I did call Karen and she did tell me that they grow fava beans and broccoli raab, two of my favorite foods, in the spring, and that they have had some success in teaching people to eat them. I told her that I frequently urge my readers to, for heaven’s sake, buy the odd thing when they see it on the farmers’ stand and try it – farmers are not going to grow what they cannot sell!
And we did agree with Steven that two of the best things to do with baby ginger is to pickle it and candy it, both of which processes work better with fiberless, tender young ginger. You can also, of course, freeze it, since it will not last a long time fresh. We put our heads together to figure out how to pickle it, and I now have about 3 ounces of it, thinly sliced, salted and slightly fermenting in a bowl in the kitchen.

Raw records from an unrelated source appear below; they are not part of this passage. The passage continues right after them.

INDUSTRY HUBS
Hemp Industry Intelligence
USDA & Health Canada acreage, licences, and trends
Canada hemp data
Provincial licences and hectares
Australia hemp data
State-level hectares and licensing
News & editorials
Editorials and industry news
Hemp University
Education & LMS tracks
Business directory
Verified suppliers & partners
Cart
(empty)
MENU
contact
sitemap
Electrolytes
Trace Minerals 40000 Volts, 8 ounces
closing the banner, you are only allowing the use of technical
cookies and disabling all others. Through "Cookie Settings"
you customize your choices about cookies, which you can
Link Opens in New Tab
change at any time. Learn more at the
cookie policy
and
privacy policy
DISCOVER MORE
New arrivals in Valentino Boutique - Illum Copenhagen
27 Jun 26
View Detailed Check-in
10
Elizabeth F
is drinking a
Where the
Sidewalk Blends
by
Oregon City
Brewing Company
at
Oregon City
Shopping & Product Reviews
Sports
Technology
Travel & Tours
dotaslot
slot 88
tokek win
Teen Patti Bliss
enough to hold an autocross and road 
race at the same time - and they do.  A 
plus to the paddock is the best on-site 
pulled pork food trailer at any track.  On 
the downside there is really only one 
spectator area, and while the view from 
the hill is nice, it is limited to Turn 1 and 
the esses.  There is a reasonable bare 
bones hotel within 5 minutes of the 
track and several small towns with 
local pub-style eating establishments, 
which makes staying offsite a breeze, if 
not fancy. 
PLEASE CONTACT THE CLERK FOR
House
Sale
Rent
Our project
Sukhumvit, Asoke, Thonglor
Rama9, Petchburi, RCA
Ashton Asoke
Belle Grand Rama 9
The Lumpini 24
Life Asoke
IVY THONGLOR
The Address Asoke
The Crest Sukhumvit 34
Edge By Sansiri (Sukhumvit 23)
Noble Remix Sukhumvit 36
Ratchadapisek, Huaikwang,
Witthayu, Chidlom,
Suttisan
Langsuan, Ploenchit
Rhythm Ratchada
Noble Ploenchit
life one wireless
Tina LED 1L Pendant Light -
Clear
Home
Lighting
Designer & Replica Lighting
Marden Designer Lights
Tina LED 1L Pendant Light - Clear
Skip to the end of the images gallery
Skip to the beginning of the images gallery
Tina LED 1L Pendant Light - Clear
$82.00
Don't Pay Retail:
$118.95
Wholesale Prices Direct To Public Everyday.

Later I will add a syrup of ¼ cup of rice vinegar to ¼ cup of water and 1 tablespoon of sugar. I am not sure how long this might last in the fridge, but I imagine it could, too, be frozen if it is not lapped up like ambrosia fast enough.
There were other – wonderful – discoveries at Dorset. Besides finding what I think of as Rutland’s own Young La and Yoder’s and Ruane Farm there, I rediscovered Woodcock Farm’s cheeses, including a favorite chevre-type sheep’s milk called Summer Snow, and a rich nutty yellow Blue cheese. Oh. My. Goodness.
I urged all of these purveyors to come to the Rutland Market, and Woodcock’s new PR and sales person, Jordan, is particularly attracted by the winter market and the Vermont Farmers’ Food Center and the role it is playing in this whole area’s food industry! Woodcock Farm was one of the first Winter Market vendors back when the market started up in the back of the Co-op.
One more vendor caught my eye and followed up by tantalizing my taste buds. Sandra Kraehling’s Pan Latin Foods are scrumptious. I tried a corn cake topped with lightly grilled vegetables, sour cream, and then, for good measure, a zigzag of creamy ancho dressing. It was called Alepa de Choclo, and it was excellent. I found that it’s usually called Arepas de choclo, with choclo meaning yellow corn. I believe they’re usually made of a batter that includes corn kernels, yellow cornmeal, and a fresh cheese, that is then cooked on a griddle.
I had hoped to have a recipe for you but must’ve gotten my signals mixed. There are quite a few online, but since I haven’t tried them I can’t recommend any particular one. If you know of one, please let me know.
In the meantime, the very serendipitous event has occurred, that fennel and melon season have concurred, and I’ve been able to make the salad I talked about in the last column. The only difference I’ve made is the shaving of thin rounds of baby ginger in with the rest.
As we enjoy the disparate and yet complementary tastes in this dish, the porch and patio are scattered with wild leaves that evoke such e words as enigmatic, and perhaps even elegant, and certainly elegiac, and Mother Nature tiptoes subtly into autumn.